Pour donner de la consistance à cet univers de banlieue menacée, la mise en scène de Frédéric Dubois agit sur plusieurs plans. Elle installe d’abord un univers froid, dans lequel les relations humaines se jouent sans grands frissons. Les voix amplifiées par de discrets micros accentuent l’impression de voir se mouvoir les personnages dans une chambre d’écho, dans un lieu vide, dénué d’âme: une intéressante représentation de l’american way of life et de sa perfection de surface. S’y greffe un jeu d’acteur volontairement superficiel, légèrement désincarné et faussé, qui fraie avec le ton du doublage américain comme dans un mauvais soap d’après-midi, avec une musique faussement dramatique. C’est une manière ludique et intelligente de capturer les mœurs d’une classe moyenne engoncée dans le confort, en frayant délicatement avec la caricature, sans toutefois sombrer dans la grossièreté.

S’opèrera doucement un glissement vers l’onirisme. À mesure qu’approche la tempête, Donalda et Séraphin seront propulsés vers une étrange fermette de carton-pâte: la  reconstitution à hauteur d’homme d’une ferme-jouet dans laquelle se cachent différents artefacts et de laquelle rugissent des sons grinçants. Le Québec du passé y resurgit de manière angoissante. Donalda tourne autour de cette fermette, comme obsédée par le monde révolu qu’elle contient. Un dialogue entre le passé et le présent, à travers une image forte.

Se développe aussi en parallèle une forme de réalisme social: un regard à vif sur nos façons de vivre. La pièce emprunte ainsi au naturalisme, multipliant sur la table de Séraphin les verres d’eau que l’on remplit incessamment ou les homards que l’on décortique en laissant s’échapper de fortes odeurs d’océan. Ce réalisme sera vite abandonné au profit d’un certain éclatement, mais il contribue à affiner un portrait social, un peu à la manière d’un Thomas Ostermeier dans ses mises en scène réalistes et hyper-contemporaines de l’œuvre d’Ibsen.

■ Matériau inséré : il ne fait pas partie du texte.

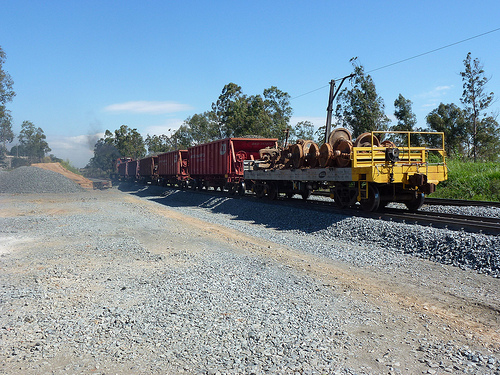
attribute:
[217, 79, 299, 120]
tops — tree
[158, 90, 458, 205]
train — driving, red, track, car, back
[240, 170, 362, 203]
track — tire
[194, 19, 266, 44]
sky — blue, clear, beautiful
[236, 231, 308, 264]
dirt — underneath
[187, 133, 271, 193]
cart — red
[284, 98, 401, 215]
truck — small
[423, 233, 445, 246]
stone — small, rock, uniform, group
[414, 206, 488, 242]
rail — way, small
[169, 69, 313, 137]
tree — beautiful, group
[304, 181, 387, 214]
wheel — black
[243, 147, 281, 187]
object — black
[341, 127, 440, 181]
railing — yellow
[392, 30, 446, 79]
line — power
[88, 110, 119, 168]
smoke — coming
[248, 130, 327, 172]
root — white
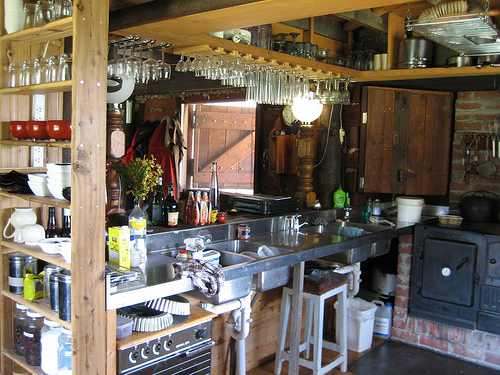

Donalda, d’ailleurs, est un peu comme la Nora d’Une maison de poupée. Sans proposer clairement ce parallèle, le spectacle l’insinue en mettant en scène la jeune mariée dans des scènes littéraires où elle cite Ibsen et certaines de ses plus célèbres répliques. «J’ai envie de me déchirer moi-même en mille morceaux », lance-t-elle comme si elle s’adressait à Torvald en lui faisant ses adieux.

De Claude-Henri Grignon à Ibsen, il n’y a en effet qu’un pas.